In the study, the antiviral activities of new chalcone derivatives were evaluated by calculating their “C” values compared with that of the virus control group. In addition, the morphological appearance of the cells in each group and the viability rates of the collected cells were also evaluated. Morphological evaluation by microscopy and cell viability can also be considered a verification of “C” values. In cultures with a low “C” value (high viral load), intense CPE was detected in cells, and low cell viability was interpreted as an indicator of high viral reproduction. In cultures with a high “C” value (low viral load), the absence of CPE or the presence of minimal CPE in cells and high cell viability rates were interpreted as a low viral titer. Finally, in the experiments, it was indicated that compound 15 and all other compounds, especially the compounds 6, 7, and 9 showed remarkable antiviral activity against SARS‐CoV‐2. The SAR indicated that the flouro at differnt position of chalcone played a significant role on the antiviral activity. Multiple fluoro substituents (positions 2, 4 and 5) play an important role in the activity.

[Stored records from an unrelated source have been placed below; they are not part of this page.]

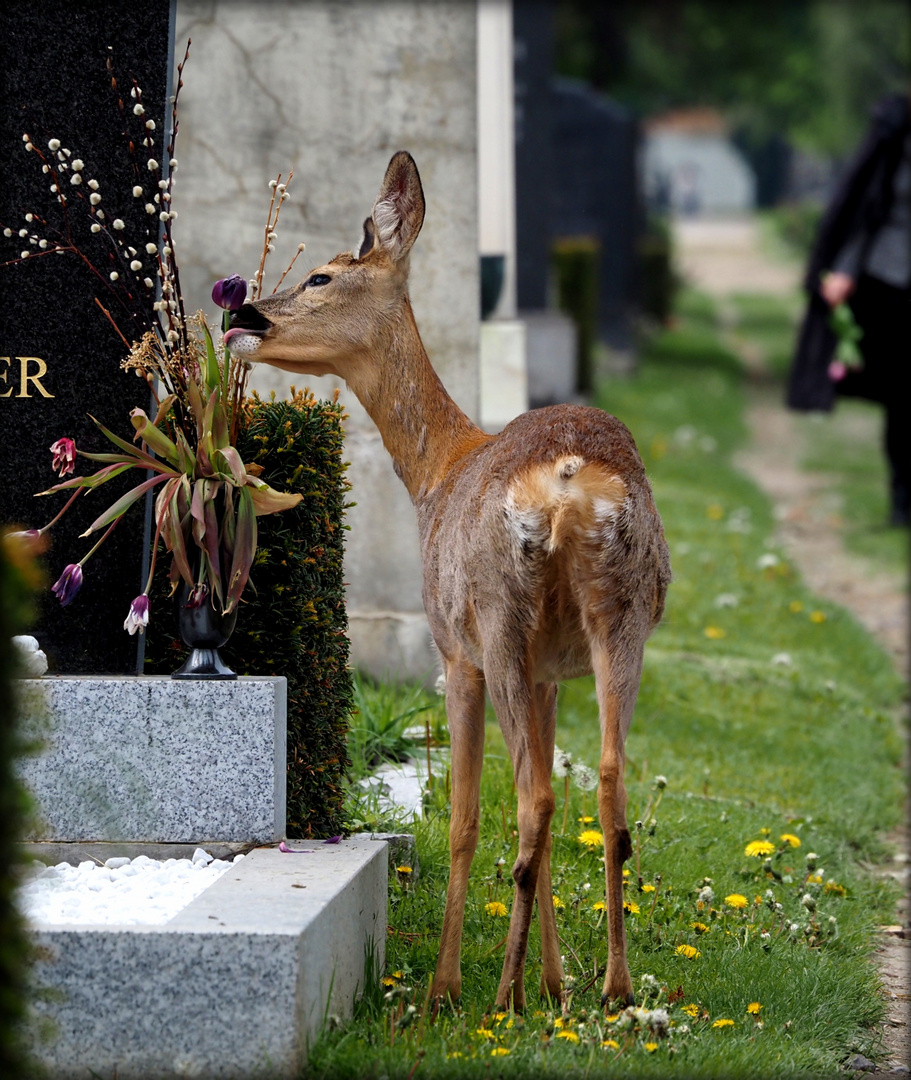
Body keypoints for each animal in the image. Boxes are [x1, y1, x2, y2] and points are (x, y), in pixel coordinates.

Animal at [225, 152, 673, 1010]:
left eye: (322, 276)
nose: (243, 316)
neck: (435, 472)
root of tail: (569, 481)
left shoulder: (454, 654)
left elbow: (464, 818)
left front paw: (449, 986)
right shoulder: (550, 671)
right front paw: (556, 983)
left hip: (496, 617)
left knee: (531, 798)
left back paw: (498, 994)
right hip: (622, 615)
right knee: (605, 784)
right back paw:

Unfortunately, currently, there is no effective drug against SARS‐CoV‐2. For most people, the disease may cause mild illness; however, it can cause severe morbidity and even mortality in some people. Although there is no clear explanation for this situation, it is reported to be closely associated with host immunity.

The present study found that the newly synthesized chalcone derivatives showed a significant level of antiviral activity. The results indicated that the antiviral activities of the synthesized compounds were dose dependent. Also, compound 6, 15, and 16 have been found to possess potent activity against SARS‐CoV‐2 at the concentrations of 1.60, 2.0, and 1.60 µg/mL, respectively.

COCNLUSIONS

Chalcone derivatives were also analyzed in silico for their pharmacokinetic properties and were validated as having drug‐like nature. This library was considered for tackling the modern‐day issue of SARS‐CoV‐2 and further tested against homology modeled Mpro, RdRp, and S proteins. Considering the potential efficacy of these newly synthesized compounds against SARS‐CoV‐2, we believe that these molecules may be the potentially effective drug candidates. However, further studies are needed to test the effectiveness of these molecules by in vivo tests.

DISCLOSURE

ND, MFP, DAA, MAA, EA, FC, ET, BA, SB and O.A declare that they have no conflict of interest.

AUTHOR CONTRIBUTIONS

ND and OA: Planning and design of the study, DAA, MAA, BA and S.B: Syntheses and in‐silico studies, EA, FC and ET: In‐vitro activity studies.